When a PIW loan gets sold non-agency, TPR firms historically don’t accept the PIW at face value. They drop the value grade to a C and order a secondary valuation product: an AVM, a desk review, sometimes a field review to establish independent value confidence. This is exactly what one of the larger non-agency deals disclosed in SEC filings: on loans approved with a property inspection waiver, the consultant ordered an AVM to test the value, and an initial value grade of “C” was assigned to the PIW loans. The GSE’s data-driven decision is evidence, not substitute, for non-agency due diligence.
D1C is the income/asset/employment version of the same phenomenon. The agency made a data-driven decision and granted itself rep & warrant relief. That decision is meaningful evidence. It is not a substitute for the TPR firm’s independent qualification review when the loan moves into a private execution.
The PIW playbook tells us what the D1C playbook should look like. Side by side:
PIW (collateral)
• Agency-level confidence: AUS issues waiver based on data
• Non-agency TPR treatment: Order secondary valuation (AVM, BPO, desk review)
• Initial grade if no secondary doc: “C” / pending
• What clears it: Independent value evidence within tolerance
D1C (qualification)
• Agency-level confidence: AUS validates based on direct-source data
• Non-agency TPR treatment: Require vendor verification report (PDF + JSON)
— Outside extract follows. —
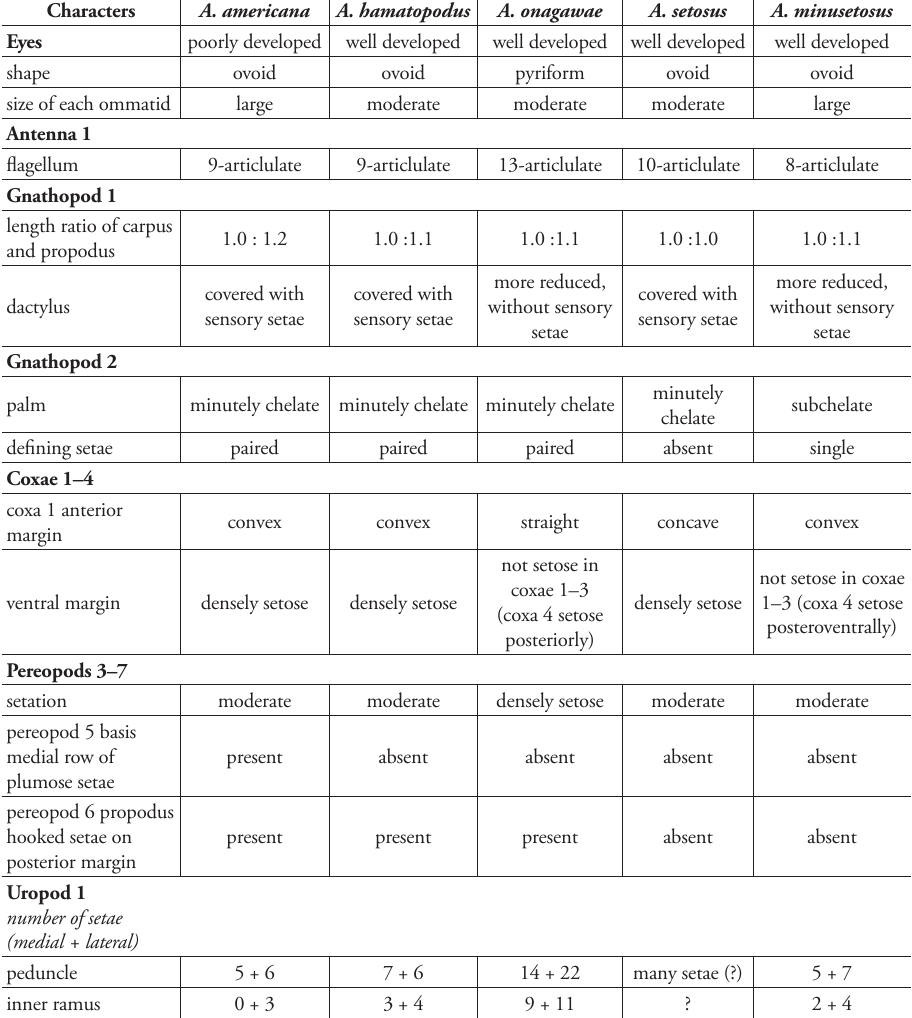
Table 1. Morphological differences between worldwide Aroui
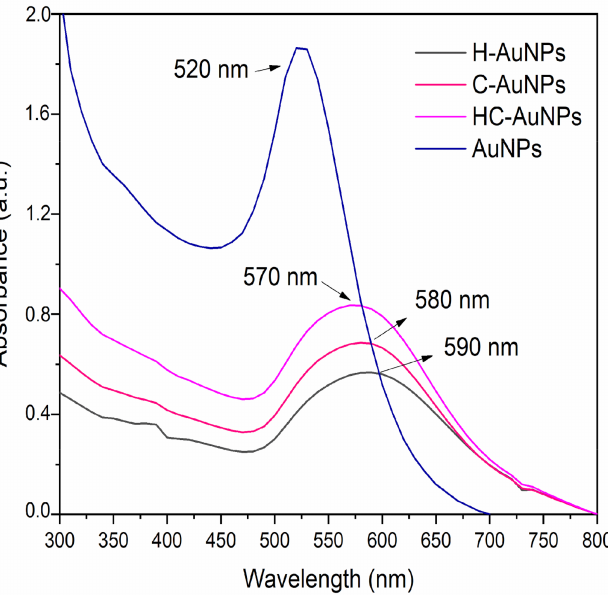
Figure 3. UV-vis spectra of AuNPs before and after the conjugation with HuAL1 and C7H2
• Initial grade if no secondary doc: Should be the same — pending receipt of vendor data
• What clears it: Recomputable income / asset / DTI from vendor data
Treating D1C loans more leniently than PIW loans makes no analytical sense. The risk that an automated income validation got something wrong is structurally the same kind of risk as an automated valuation getting something wrong and arguably higher, because income is more volatile, more time-bounded, and more borrower-specific than property value.
What we’d push for as best practice
For sellers:
• Deliver D1C loans with the full vendor verification package (PDF report + JSON payload) regardless of whether the loan was originated as agency-eligible.
• Update your closing checklist and document custodian instructions to treat the vendor artifact as a required document, not an “if available” item.
• Confirm with your verification vendors that they will deliver the JSON on demand and that you have a retention path for it.
For aggregators and issuers:
• Make the JSON a contractual delivery requirement in your loan purchase agreements for any D1C-approved loan in a non-agency execution.
• Build or contract an ingestion layer that normalizes vendor JSON into a deal-level schema.
• Don’t accept the DU 3.4 file or the DU printout as a substitute for the underlying vendor data.
For TPR firms:
• Grade the qualification “pending” or its equivalent until the vendor data is received and recomputable.
• Develop a recomputation workbook that ties JSON line items back to the 1003 and the credit narrative.
• Flag any D1C loan where the JSON is unavailable as a documentation defect, full stop. That is the actionable signal.
For rating agencies (Fitch, KBRA, S&P, Moody’s, DBRS):
• The Fitch position is the right starting point. The next step is publishing explicit criteria that distinguish between “D1C approval represented in file” and “D1C approval with underlying vendor data delivered in JSON form to TPR.” Those should not be treated as equivalent.
The bottom line
Day 1 Certainty is a great program. The direct-source verification model is genuinely a better way to underwrite than scanned paystubs. But the program was designed for an execution where the agencies own both the validation methodology and the residual credit risk. When the loan is going somewhere else, the data has to go with it, not the stamp that says the data was once looked at.
The Fitch response made the right call by naming the JSON. The industry should make it the default. The PDF is what a human reads. The JSON is what a reviewer reconstructs. In a repurchase fight three years from now, the side with the JSON wins.